* Problem statement
From the records that follow, return exactly the lines beginning at the one that contains "Table 2. Prospective" and ending at the one that contains "Figure 3: Distance", pictures left out.

* Material shown
--- --- ---

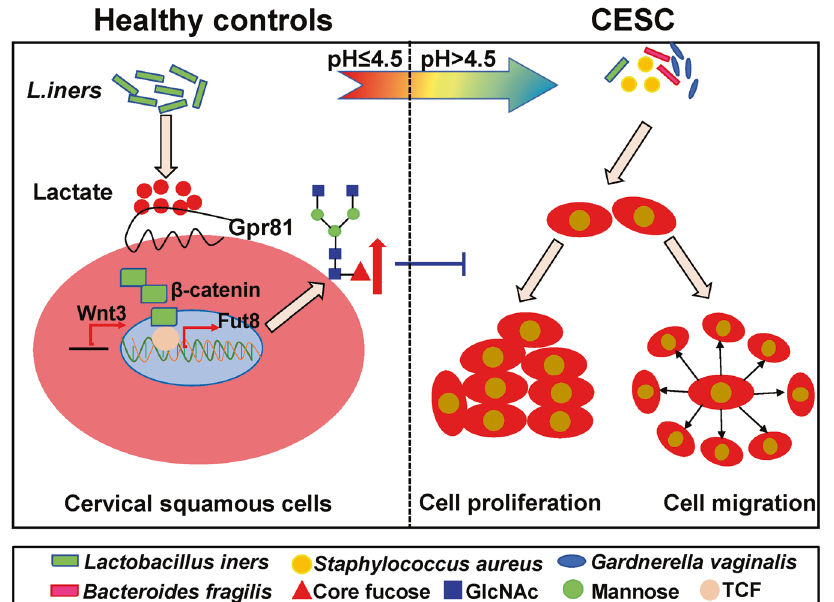
Fig. 7 The molecular mechanism by which Lactobacillus spp. regulate the core fucosylation of epithelial cellsthrough the Wnt pathway. Lactobacillus iners can secrete lactate to increase the level of core fucosylation of epithelial cells by activating the Wnt pathway, which inhibits the proliferation and migration of cervical cancer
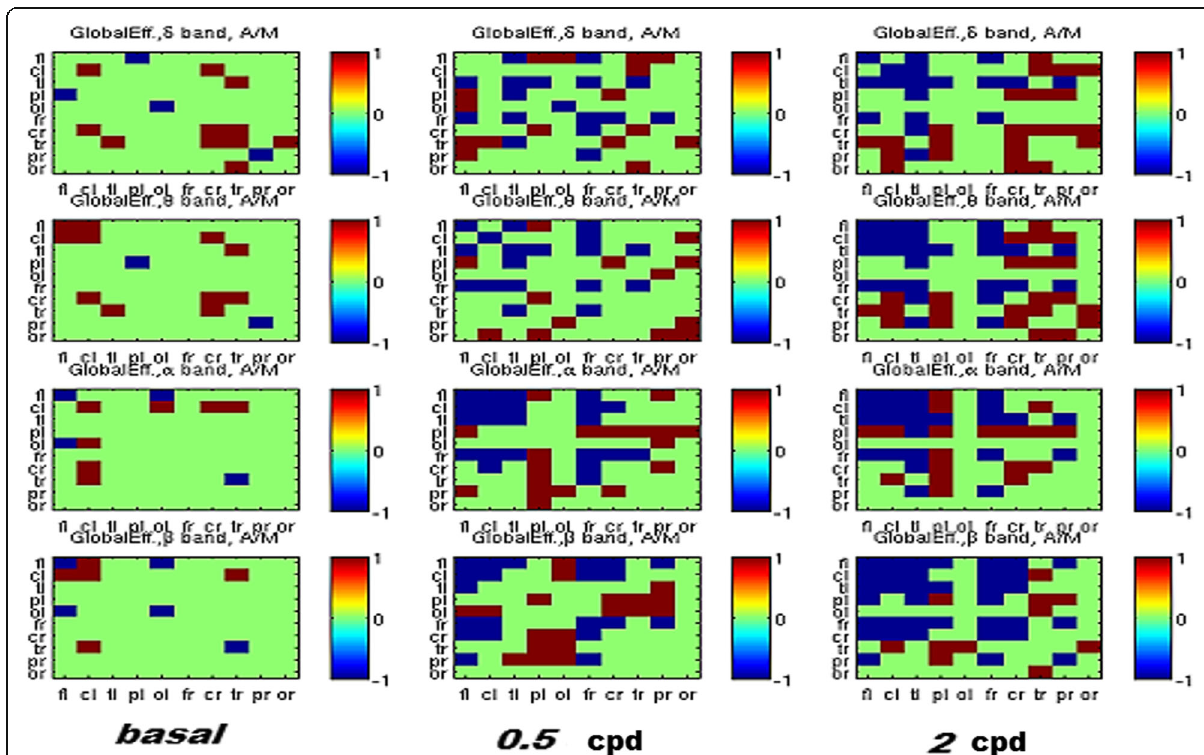
Fig. 7 Comparison of global efficiency in Migraine with aura (MA) and Migraine Without Aura populations: the matrix elements in red (+1) account for larger values in MWA, while those in blue ( − 1) account for larger values od MWoA. Green cells mean no distinction. (further data on analysis are available in the Additional file 1: section, chapter 5.6.2) The EEG electrodes were merged into 4 main scalp zones: fl, frontal, cl, central, tl, temporal, pl, parietal, ol,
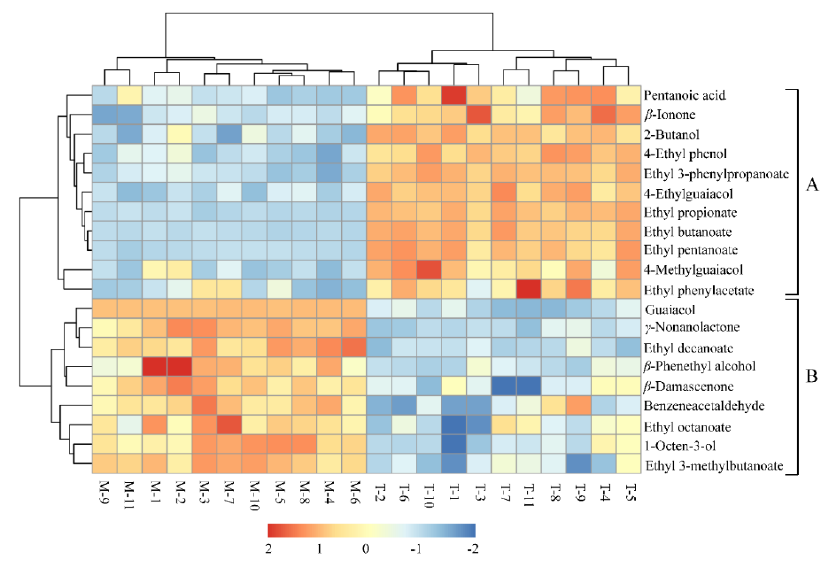
Figure 4. Heat map of the key aroma compounds maker between modern type xiaoqu Baijiu and traditional type xiaoqu Baijiu. traditional type xiaoqu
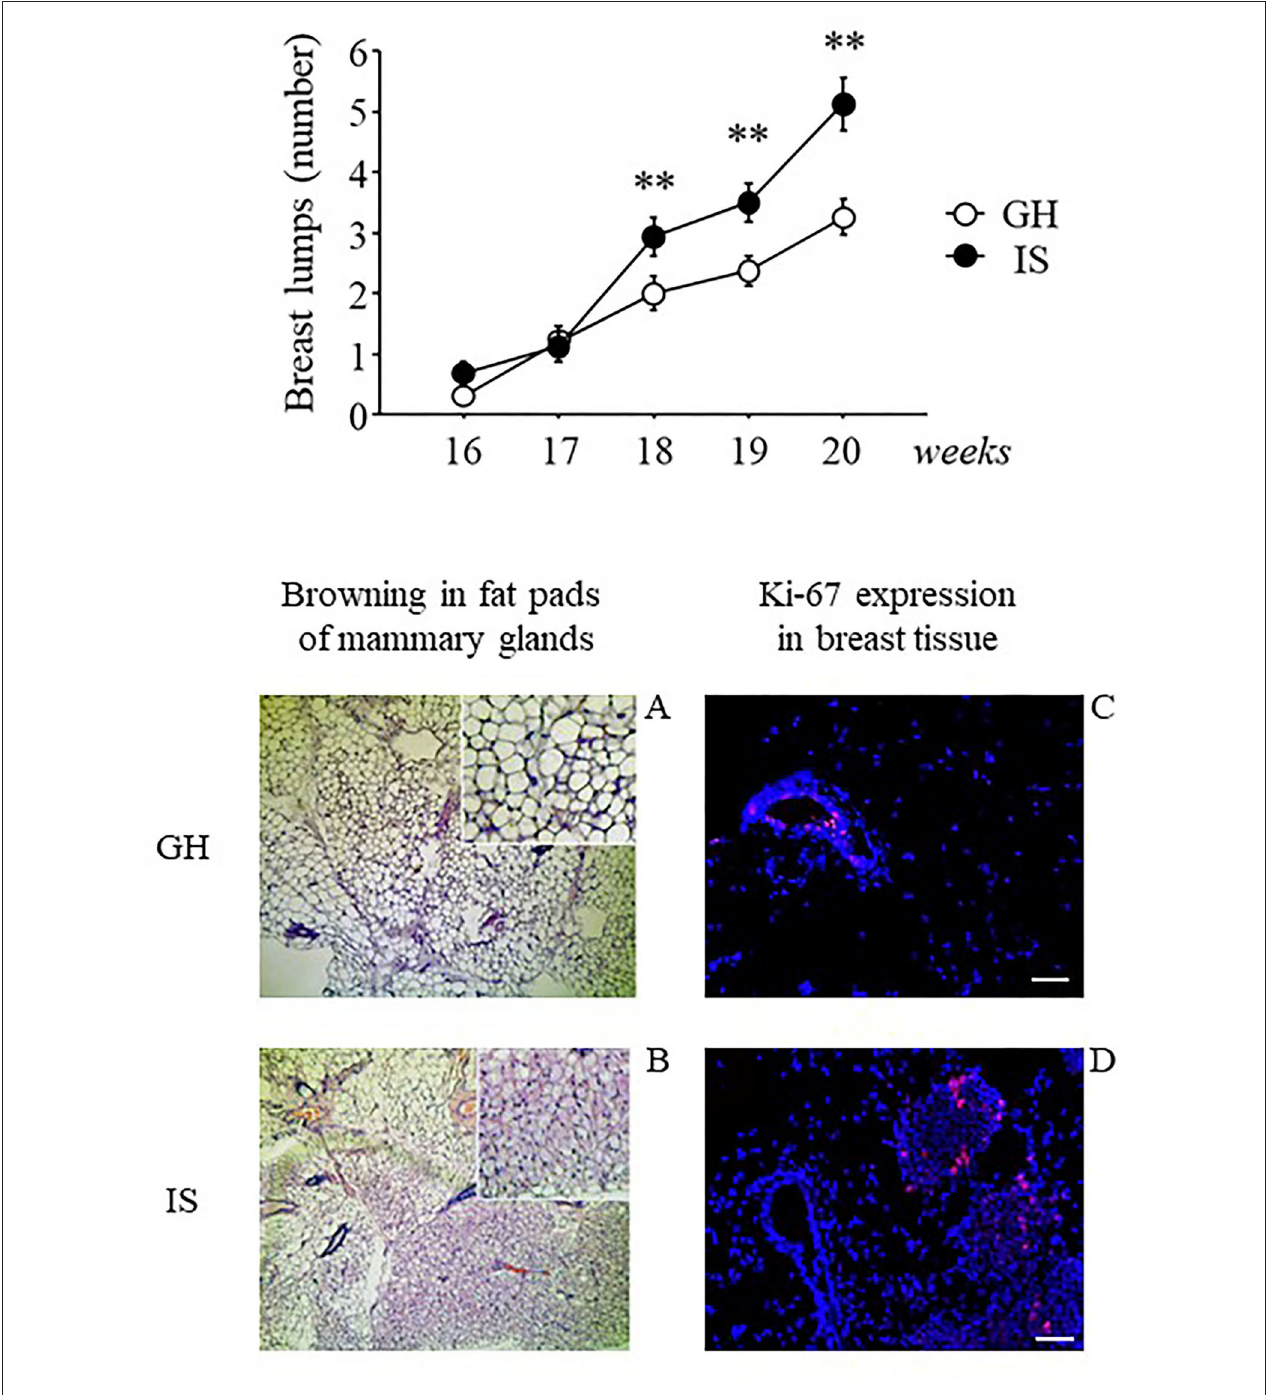
FIGURE 5 | Breast lumps and histological analysis of breast tissues from the MMTVNeuTg female mice. Breast lumps and fat browning in the fat pads of the MMTVNeuTg female mice. Isolation stress resulted in a time-dependent increase in the number of breast lumps in the breast cancer susceptibility MMTVNeuTg mouse model, suggesting an acceleration in tumor onset (upper panel). Moreover, when compared with the GH condition (lower panel, A and C ) chronic IS promoted the development of brown adipose tissue and was associated with a greater number of Ki-67 + cells (red nuclei) in the mammary gland (lower panel, B and D ). Data are presented graphically as means ± SEM (upper panel). Post-hoc comparisons: ** p < 0.01. Number of subjects: IS (16); GH (19). Lower panel: representative sections from mammary fat pads ( A and B ) and mammary gland ( C and D ), immunostained with Ki-67 (red) and counterstained with Hoechst (blue). Scale bar = 50 µ m.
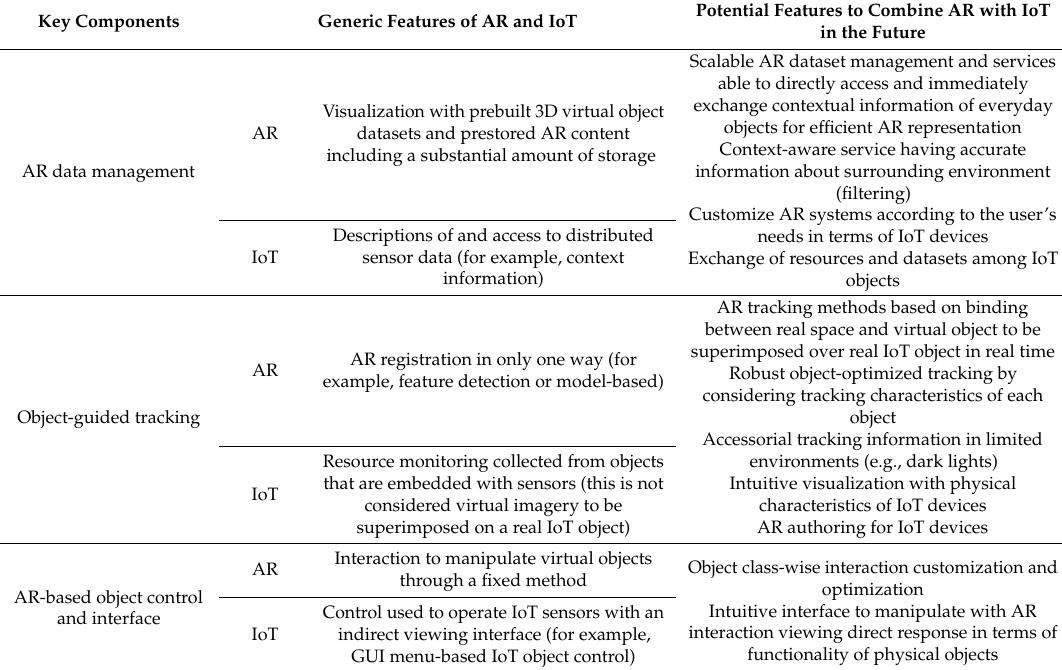
Table 2. Prospective features from combining AR and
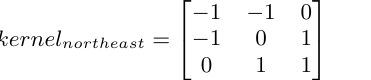
Figure 3: Distance image of the projected point cloud from the TU-Dresden’s H¨ulssebau. Distances belong from 3D points to the projection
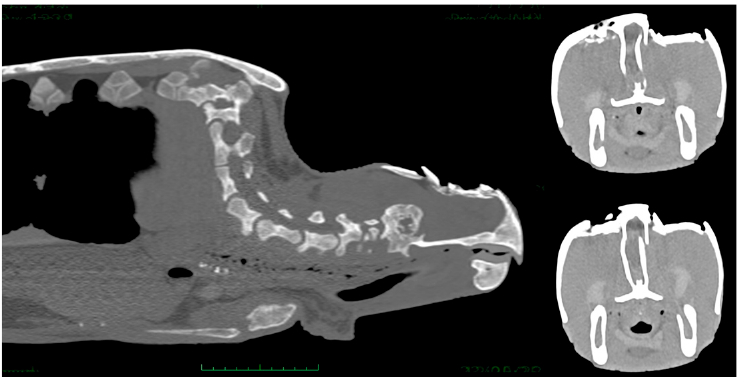
Figure 7. CT scan images showing comminuted fractures of the parietal, postorbital, prefrontal, and frontal bones. The lesions were lytic and skull fragments appeared inverted toward the disrupted dura, pneumocephalus and cerebral lacerations and cerebral swelling are evident. In six cases, the ocular globe was shifted downward due to the pressure of the sur- rounding tissue resulting in brain contusion and compression of the salt gland. In moderate and mild cases, parietal and postorbital fragments were deeply or superficially depressed, respectively (Figure 8).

--- --- ---

* Answer to the exercise
Table 2. Prospective features from combining AR and
Figure 3: Distance image of the projected point cloud from the TU-Dresden’s H¨ulssebau. Distances belong from 3D points to the projection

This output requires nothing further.